Hooversville remains halfway to income survey goal

March 1, 2019

A month after Hooversville officials asked residents to fill out income surveys needed to obtain money for a three-way water project, no one has answered the call.

A Somerset County Redevelopment Authority official reported that the authority has received 92 economic surveys and requires 79 more to reach the minimum number required to apply for a Community Development Block Grant. The authority mailed out 214 surveys and needs at least 171 returned to potentially qualify for aid.

Under the proposed deal, the Somerset County General Authority would sell Quemahoning Reservoir water to the borough through the Conemaugh Township Municipal Authority’s water lines.

Steve Spochart, redevelopment authority executive director, said that while there is no deadline to turn in surveys, state officials are claiming they need up-to-date surveys for a project expected to be completed in five years.

“At some point, if it goes any longer we’re going to determine if we should start over again, which I’d rather not do,” he said.

The borough needs the completed surveys to obtain a block grant for the estimated $1,792,400 interconnection project. The borough can apply for up to $1 million in funds. The surveys are designed to show financial need among low- to moderate-income households, and do not ask residents for their actual household income.

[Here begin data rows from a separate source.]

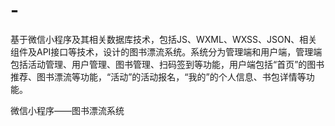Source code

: # -

基于微信小程序及其相关数据库技术，包括JS、WXML、WXSS、JSON、相关组件及API接口等技术，设计的图书漂流系统。系统分为管理端和用户端，管理端包括活动管理、用户管理、图书管理、扫码签到等功能，用户端包括“首页”的图书推荐、图书漂流等功能，“活动”的活动报名，“我的”的个人信息、书包详情等功能。

微信小程序——图书漂流系统
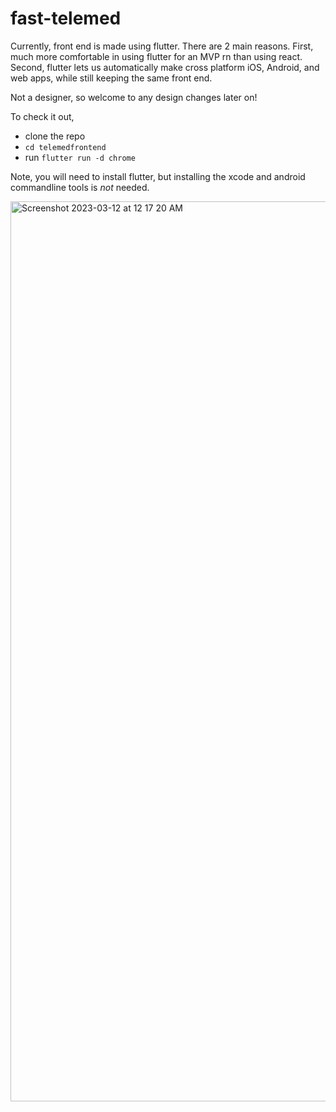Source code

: # fast-telemed





Currently, front end is made using flutter. There are 2 main reasons. First, much more comfortable in using flutter for an MVP rn than using react. Second, flutter lets us automatically make cross platform iOS, Android, and web apps, while still keeping the same front end. 

Not a designer, so welcome to any design changes later on!

To check it out, 
- clone the repo 
- `cd telemedfrontend`
- run `flutter run -d chrome`

Note, you will need to install flutter, but installing the xcode and android commandline tools is *not* needed. 

<img width="1440" alt="Screenshot 2023-03-12 at 12 17 20 AM" src="https://user-images.githubusercontent.com/53100755/224525834-768b7bc1-e756-4b5b-bdc5-dcea2540d184.png">
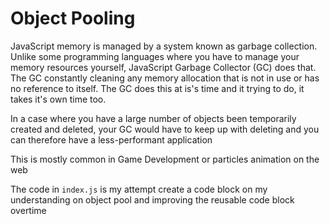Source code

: # Object Pooling
JavaScript memory is managed by a system known as garbage collection. Unlike some programming languages where you have to manage your memory resources yourself, JavaScript Garbage Collector (GC) does that. 
The GC constantly cleaning any memory allocation that is not in use or has no reference to itself. The GC does this at is's time and it trying to do, it takes it's own time too.

In a case where you have a large number of objects been temporarily created and deleted, your GC would have to keep up with deleting and you can therefore have a less-performant application

This is mostly common in Game Development or particles animation on the web

The code in `index.js` is my attempt create a code block on my understanding on object pool and improving the reusable code block overtime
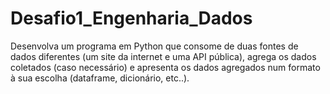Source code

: # Desafio1_Engenharia_Dados
Desenvolva um programa em Python que consome de duas fontes de dados diferentes (um site da internet e uma API pública), agrega os dados coletados (caso necessário) e apresenta os dados agregados num formato à sua escolha (dataframe, dicionário, etc..).
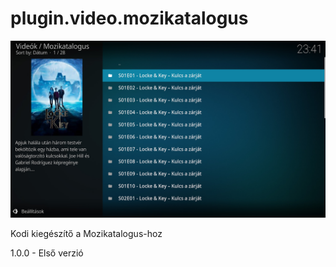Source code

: # plugin.video.mozikatalogus
![Logo](resources/screenshots/screenshot-3.jpg)

Kodi kiegészítő a Mozikatalogus-hoz

1.0.0 - Első verzió
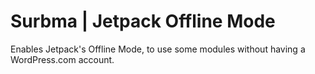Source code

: Surbma | Jetpack Offline Mode
=============================

Enables Jetpack's Offline Mode, to use some modules without having a WordPress.com account.
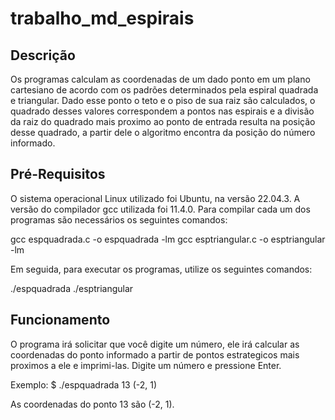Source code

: # trabalho_md_espirais

## Descrição
Os programas calculam as coordenadas de um dado ponto em um plano cartesiano de acordo com os padrões determinados pela espiral quadrada e triangular. Dado esse ponto o teto e o piso de sua raiz são calculados, o quadrado desses valores correspondem a pontos nas espirais e a divisão da raiz do quadrado mais proximo ao ponto de entrada resulta na posição desse quadrado, a partir dele o algoritmo encontra da posição do número informado.

## Pré-Requisitos
O sistema operacional Linux utilizado foi Ubuntu, na versão 22.04.3. A versão do compilador gcc utilizada foi 11.4.0. Para compilar cada um dos programas são necessários os seguintes comandos:

gcc espquadrada.c -o espquadrada -lm
gcc esptriangular.c -o esptriangular -lm

Em seguida, para executar os programas, utilize os seguintes comandos:

./espquadrada
./esptriangular

## Funcionamento
O programa irá solicitar que você digite um número, ele irá calcular as coordenadas do ponto informado a partir de pontos estrategicos mais proximos a ele e imprimi-las. Digite um número e pressione Enter.

Exemplo:
$ ./espquadrada
13
(-2, 1)

As coordenadas do ponto 13 são (-2, 1).
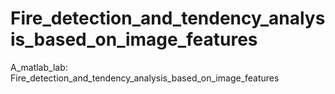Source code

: # Fire_detection_and_tendency_analysis_based_on_image_features
A_matlab_lab: Fire_detection_and_tendency_analysis_based_on_image_features
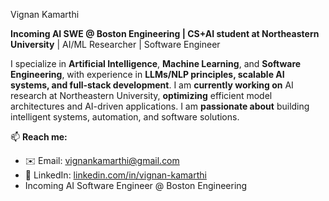Vignan Kamarthi  

**Incoming AI SWE @ Boston Engineering | CS+AI student at Northeastern University** | AI/ML Researcher | Software Engineer

I specialize in **Artificial Intelligence**, **Machine Learning**, and **Software Engineering**, with experience in **LLMs/NLP principles, scalable AI systems, and full-stack development**. I am **currently working on** AI research at Northeastern University, **optimizing** efficient model architectures and AI-driven applications. I am **passionate about** building intelligent systems, automation, and software solutions.  

📫 **Reach me:**  
- ✉️ Email: [vignankamarthi@gmail.com](mailto:vignankamarthi@gmail.com)  
- 🔗 LinkedIn: [linkedin.com/in/vignan-kamarthi](https://www.linkedin.com/in/vignan-kamarthi/)  
- Incoming AI Software Engineer @ Boston Engineering
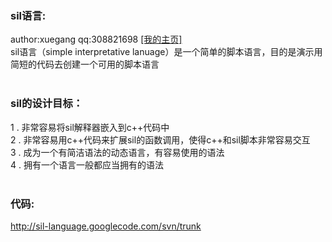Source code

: <h3>sil语言:</h3>
author:xuegang
qq:308821698
<a href='http://flysnowxg.googlecode.com/svn/index.html'> [我的主页] </a>
<br>
sil语言（simple interpretative lanuage）是一个简单的脚本语言，目的是演示用简短的代码去创建一个可用的脚本语言<br><br>
<h3>sil的设计目标：</h3>
1 . 非常容易将sil解释器嵌入到c++代码中<br>
2 . 非常容易用c++代码来扩展sil的函数调用，使得c++和sil脚本非常容易交互<br>
3 . 成为一个有简洁语法的动态语言，有容易使用的语法<br>
4 . 拥有一个语言一般都应当拥有的语法<br>
<br>
<h3>代码:</h3><a href='http://sil-language.googlecode.com/svn/trunk'>http://sil-language.googlecode.com/svn/trunk</a>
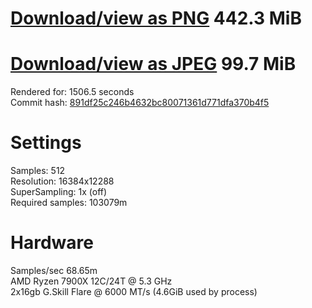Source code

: # [Download/view as PNG](https://cloud.dragoncave.dev/s/bKcT6cSCfFFQCKH) 442.3 MiB
# [Download/view as JPEG](https://cloud.dragoncave.dev/s/HDAW9PPRfCCdW9y) 99.7 MiB
Rendered for: 1506.5 seconds  
Commit hash: [891df25c246b4632bc80071361d771dfa370b4f5](https://github.com/FlareFlo/smallpt/tree/891df25c246b4632bc80071361d771dfa370b4f5)

# Settings
Samples: 512  
Resolution: 16384x12288  
SuperSampling: 1x (off)  
Required samples: 103079m  

# Hardware
Samples/sec 68.65m  
AMD Ryzen 7900X 12C/24T @ 5.3 GHz  
2x16gb G.Skill Flare @ 6000 MT/s (4.6GiB used by process)  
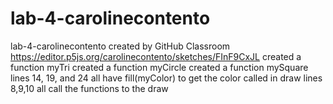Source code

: # lab-4-carolinecontento
lab-4-carolinecontento created by GitHub Classroom
https://editor.p5js.org/carolinecontento/sketches/FInF9CxJL
created a function myTri
created a function myCircle
created a function mySquare
lines 14, 19, and 24 all have fill(myColor) to get the color called in draw
lines 8,9,10 all call the functions to the draw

This is the second time the borough has distributed surveys. In April 2017 the redevelopment authority mailed 215 surveys, but received only 107 in return.

Borough secretary Robin Stufft said borough officials were planning to conduct another door-to-door campaign to encourage more residents to fill out surveys. The Daily American reached out to borough officials, but did not hear back from them Thursday evening.

In January, council President Ken Karashowsky said residents may be inadvertently increasing their water rates by failing to fill out the surveys.

“We have sent letters to every resident of the borough explaining what has been going on — that yes, we are moving ahead with this project and it was to your benefit to fill these surveys out,” he said. “By doing that (residents) may be helping to control their water rates.”

“I think there’s still time to work with, but if a year from today we’re still waiting on surveys, we are really pushing it,” he said.

In November, door-to-door volunteers told the Daily American that many residents would not fill out the surveys. While some residents did not want to disclose their incomes, others thought the borough didn’t “have the ambition” to go forward with the project.

Borough officials still need a finalized agreement with the general authority and the municipal authority to apply for Pennsylvania Infrastructure Investment Authority loans and grants. Under the current draft, the township would charge the borough 50 cents per 1,000 gallons of water, and the general authority would charge the borough $2.79 per thousand. According to county officials, most municipalities using the general authority’s line are charged $2.76 per 1,000 gallons.

A copy of the economic survey can be found online at www.dailyamerican.com.